The incentive structure that produced Linux, GCC, and thousands of foundational projects relied on copyleft licenses ensuring contributions flow back to the community. If AI makes those licenses unenforceable, that social contract breaks down. One commenter noted a SaaS company's engineer was able to recreate their entire platform by letting Claude reverse-engineer their open source mobile apps. That's not hypothetical. It's happening now.
Friday big picture, Marcus. GPT-5.4 beats humans at computer use. The Pentagon blacklists a company for refusing to enable surveillance. ChatGPT may be weakening our brains. A GitHub issue title compromised four thousand machines. And open source licensing might be broken. What's the thread?

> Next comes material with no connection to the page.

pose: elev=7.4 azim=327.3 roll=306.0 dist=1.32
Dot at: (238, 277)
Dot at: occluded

The thread is that AI is outgrowing the systems we built to manage it. Our security models assume humans review what agents execute, but developers click yes until something breaks. Our licensing frameworks assume code has identifiable human authors, but AI rewrites dissolve that assumption. Our cognitive frameworks assume tools augment thinking, but this MIT study suggests they might be replacing it. And our government contracting frameworks assume supply chain risks come from foreign adversaries, not domestic companies with ethical objections. Every one of today's stories is about an existing system, legal, cognitive, security, political, encountering something it wasn't designed for. The AI isn't breaking these systems maliciously. It's simply revealing that they were built for a world that no longer exists.
Built for a world that no longer exists. That's a good note for the weekend. Maybe use it to think through some things without AI assistance. Give those neural networks a workout.
Your brain will thank you. Apparently by about fifty-five percent.
That's your AI in 15 for Friday, March 6, 2026. Have a great weekend. See you Monday.